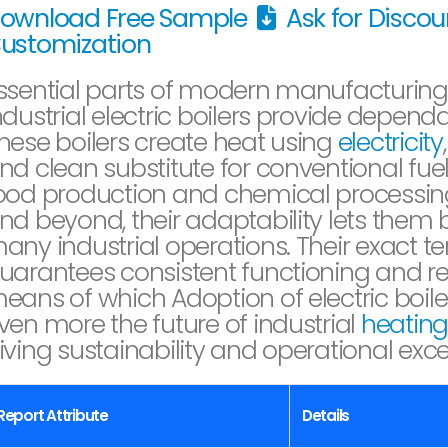
ownload Free Sample
Ask for Disco
ustomization
ssential parts of modern manufacturing
ndustrial electric boilers provide depend
hese boilers create heat using
electricity
nd clean substitute for conventional fu
ood production and chemical processing
nd beyond, their adaptability lets them b
any industrial operations. Their exact t
uarantees consistent functioning and 
eans of which Adoption of electric boiler
ven more the future of industrial
heatin
iving sustainability and operational excel
Report Attribute
Details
□ □ □ □ □ □ □
### TASK ITEM
Scan the material for lines with the word "boilers", and copy each line you find.

### FINAL ANSWER
ndustrial electric boilers provide depend
hese boilers create heat using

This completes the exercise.